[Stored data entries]
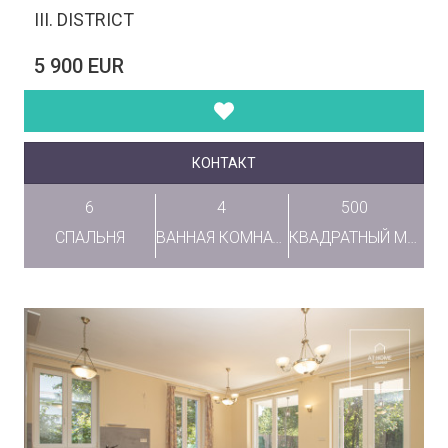
III. DISTRICT
5 900 EUR
КОНТАКТ
6
4
500
СПАЛЬНЯ
ВАННАЯ КОМНАТА
КВАДРАТНЫЙ МЕТР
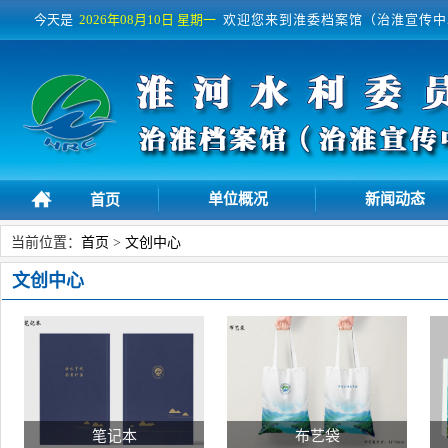
今天是
2026年08月10日
星期一
欢迎您来到淮委档案馆（治淮宣传中
单位概况
新闻动态
首页
当前位置：
首页
>
文创中心
文创中心
笔记本
布艺袋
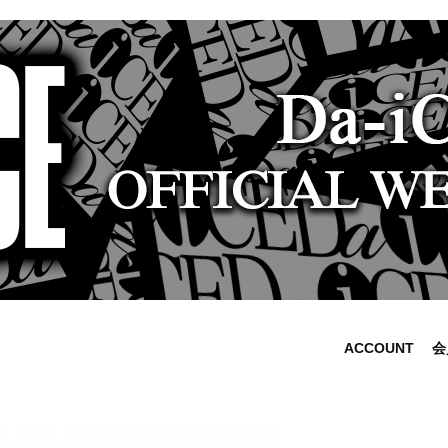
ACCOUNT
会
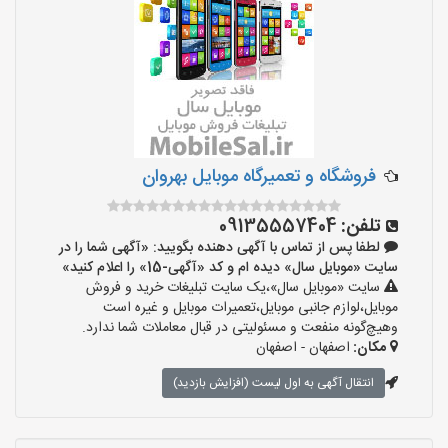
فروشگاه و تعمیرگاه موبایل بهروان
تلفن:
09135557404
لطفا پس از تماس با آگهی دهنده بگویید: «آگهی شما را در
سایت «موبایل سال» دیده ام و کد «آگهی-15» را اعلام کنید»
سایت «موبایل سال»،یک سایت تبلیغات خرید و فروش
موبایل،لوازم جانبی موبایل،تعمیرات موبایل و غیره است
وهیچ‌گونه منفعت و مسئولیتی در قبال معاملات شما ندارد.
مکان:
اصفهان - اصفهان
انتقال آگهی به اول لیست (افزایش بازدید)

■ Task to carry out ■
Repeat the lines above word for word, leaving out the pictures.

■ Exercise answer ■
III. DISTRICT
5 900 EUR
КОНТАКТ
6
4
500
СПАЛЬНЯ
ВАННАЯ КОМНАТА
КВАДРАТНЫЙ МЕТР
今天是
2026年08月10日
星期一
欢迎您来到淮委档案馆（治淮宣传中
单位概况
新闻动态
首页
当前位置：
首页
>
文创中心
文创中心
笔记本
布艺袋
ACCOUNT
会
فروشگاه و تعمیرگاه موبایل بهروان
تلفن:
09135557404
لطفا پس از تماس با آگهی دهنده بگویید: «آگهی شما را در
سایت «موبایل سال» دیده ام و کد «آگهی-15» را اعلام کنید»
سایت «موبایل سال»،یک سایت تبلیغات خرید و فروش
موبایل،لوازم جانبی موبایل،تعمیرات موبایل و غیره است
وهیچ‌گونه منفعت و مسئولیتی در قبال معاملات شما ندارد.
مکان:
اصفهان - اصفهان
انتقال آگهی به اول لیست (افزایش بازدید)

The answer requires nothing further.